# Has anyone used audible for Kindle?



## raynsally (Jan 27, 2010)

I have been using audible.com for books for 14 mos since I purchased my Kindle. Yesterday it downloaded to the computer but would not go to audible manager or windows media. Never had any trouble before. I called their support today and after trying a couple of things the rep told me to restart the computer and he would call me back in 30 mins. It's been 2 hrs and no response. Would you call back or continue to wait. I don't want to be a pest but do you think he just forgot?


----------



## drenee (Nov 11, 2008)

Have you tried thier online instant messaging support?  I solved an issue very effectively that way. 
deb


----------



## KindleChickie (Oct 24, 2009)

If you link your audible and amazon accounts, your audible library will show up in your kindle archives and you can download them from that menu.  Other than that, I was lost on your question...no idea about windows manager or whatnot.


----------



## CrystalStarr (Jan 17, 2011)

KindleChickie said:


> If you link your audible and amazon accounts, your audible library will show up in your kindle archives and you can download them from that menu. Other than that, I was lost on your question...no idea about windows manager or whatnot.

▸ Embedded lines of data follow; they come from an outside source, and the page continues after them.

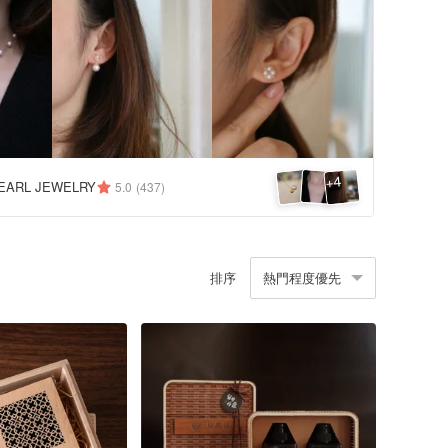
4
+
EARL JEWELRY
5.0
(437)
排序
熱門程度優先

This is how I get my Audibles.


----------



## StaceyHH (Sep 13, 2010)

check to see if there's an update for your audible manager. If so, update it. 

Restart your computer. Go to audible.com and sign in to your library. Re-download the file you are looking for, then click the download link. It should automatically start your audible download manager.

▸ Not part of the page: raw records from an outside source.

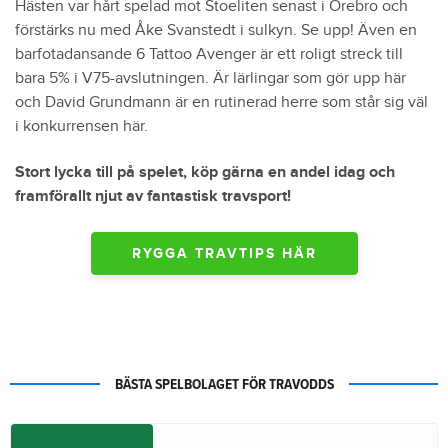
Hästen var hårt spelad mot Stoeliten senast i Örebro och
förstärks nu med Åke Svanstedt i sulkyn. Se upp! Även en
barfotadansande 6 Tattoo Avenger är ett roligt streck till
bara 5% i V75-avslutningen. Är lärlingar som gör upp här
och David Grundmann är en rutinerad herre som står sig väl
i konkurrensen här.
Stort lycka till på spelet, köp gärna en andel idag och
framförallt njut av fantastisk travsport!
RYGGA TRAVTIPS HÄR
BÄSTA SPELBOLAGET FÖR TRAVODDS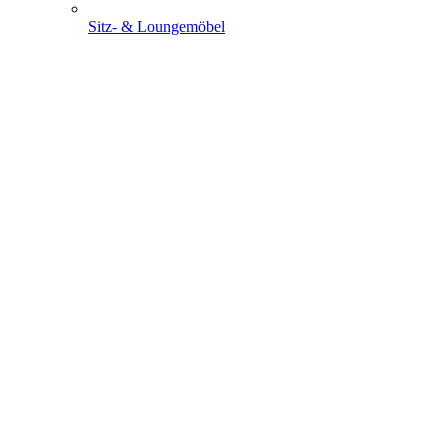
Sitz- & Loungemöbel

If it doesn't, go to your downloads folder, and right click the download link admhelper.adh and select audible download manager. This should force the download to start.

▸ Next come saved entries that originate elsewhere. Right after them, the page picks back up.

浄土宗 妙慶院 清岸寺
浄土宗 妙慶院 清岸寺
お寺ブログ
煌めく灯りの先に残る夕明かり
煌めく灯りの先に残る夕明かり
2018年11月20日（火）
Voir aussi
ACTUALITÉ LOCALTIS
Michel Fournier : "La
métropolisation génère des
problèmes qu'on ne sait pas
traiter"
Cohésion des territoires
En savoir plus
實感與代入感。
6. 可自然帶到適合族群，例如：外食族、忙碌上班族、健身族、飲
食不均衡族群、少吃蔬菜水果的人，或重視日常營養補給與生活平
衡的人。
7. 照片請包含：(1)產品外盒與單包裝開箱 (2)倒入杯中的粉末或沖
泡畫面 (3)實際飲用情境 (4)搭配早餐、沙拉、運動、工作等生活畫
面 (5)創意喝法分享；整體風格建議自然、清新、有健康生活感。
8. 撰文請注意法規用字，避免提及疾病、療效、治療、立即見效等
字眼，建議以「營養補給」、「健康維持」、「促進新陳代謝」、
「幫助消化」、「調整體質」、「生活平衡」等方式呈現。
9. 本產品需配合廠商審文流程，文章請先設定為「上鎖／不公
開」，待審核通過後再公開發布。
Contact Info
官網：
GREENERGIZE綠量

If you are only using your audibles on your Kindle, I agree the easiest way is to link your amazon and kindle accounts.


----------



## raynsally (Jan 27, 2010)

It seems I had the books importing into windows media player,for some reason it quit working. I changed it into audible manager restarted the computer now it's working again. The rep never did call me back. Instead I got an email wondering why I wanted to cancell my acct. The thought never crossed my mind. I really hate dealing with most supports.  CS is the exception they are great, and thanks to you all I fixed it. I was wondering how you link your Amazon and Kindle accounts? Can you tell me where to find it?


----------



## Linjeakel (Mar 17, 2010)

If you're using audible.com - the US site - once you're logged in, go to the top right of the screen and click 'account details'. Then about half way down on the left hand side you will see a link which says 'use your Amazon account on Audible'.

If, like me, you use audible.co.uk - the UK site - that facility does not appear to be available yet (despite being promised by the end of 2010).


----------